Eighth Edition

Angus: What’s driving volatility in the banking sector?
Amy: The Fed’s aggressive rate hiking cycle has been effective at slowing the economy and slowing the rate of inflation, as intended. Yet the rapid increase in interest rates also brought some unintended consequences that claimed four US lenders — First Republic, Silvergate Capital Corp, Silicon Valley Bank, and Signature Bank.

Amy Bush, CFA

Chief Investment Officer

C. Angus Schaal, CFP®

Senior Managing Director

These banks failed due to poor interest-rate risk management. In other words, they took on extra risk on their balance sheets in the form of long-maturity, higher-yielding Treasuries. This risk paid off with higher realized income and profits until depositors realized the banks had risky balance sheets and then demanded the return of their deposits. As public trust eroded, a classic bank run followed. The run was expedited by a concentrated deposit base and electronic banking, which forced the banks to rapidly sell their Treasuries at losses to meet depositors’ demands. These banks gambled and lost.

Angus: Did the entire system behave in this manner?

Amy: No, but speculation about the rest of the sector rapidly spread through other banks, as seen in the graph above. In many cases, unfairly, the stocks of some regional banks have been more volatile than the actual deposit base. In contrast, JPMorgan Chase & Co, with the largest deposit base in the country, managed to stay above the fray and take share. Following the Great Financial Crisis, our largest financial institutions deemed “too big to fail”, including JPMorgan Chase & Co were
heavily regulated while regional banks have received less scrutiny.

Angus: Is the bank crisis over? What are the consequences?

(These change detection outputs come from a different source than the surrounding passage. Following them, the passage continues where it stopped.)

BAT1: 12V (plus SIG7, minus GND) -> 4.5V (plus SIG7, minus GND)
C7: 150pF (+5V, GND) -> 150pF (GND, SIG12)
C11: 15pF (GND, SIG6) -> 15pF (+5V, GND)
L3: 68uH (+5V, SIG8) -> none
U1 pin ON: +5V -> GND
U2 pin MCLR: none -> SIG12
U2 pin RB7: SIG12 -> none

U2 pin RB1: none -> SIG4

Amy: There may be additional regional banks that suffer from their poor management practices, but in general, most are considered good risk managers and play a crucial role in the growth of local economies. Going forward, regionals should now expect more scrutiny from regulators. Additionally, funding csts will grow to attract deposits, making the sector less profitable. FDIC fees will rise for the biggest banks, to absorb the cost of the bank failures listed above. Consolidation is also likely, as
stronger banks acquire the weak or poorly managed ones. Finally, as the economy slows, investors’ concerns will turn to commercial real estate loan exposure within both the large and regional banking sectors.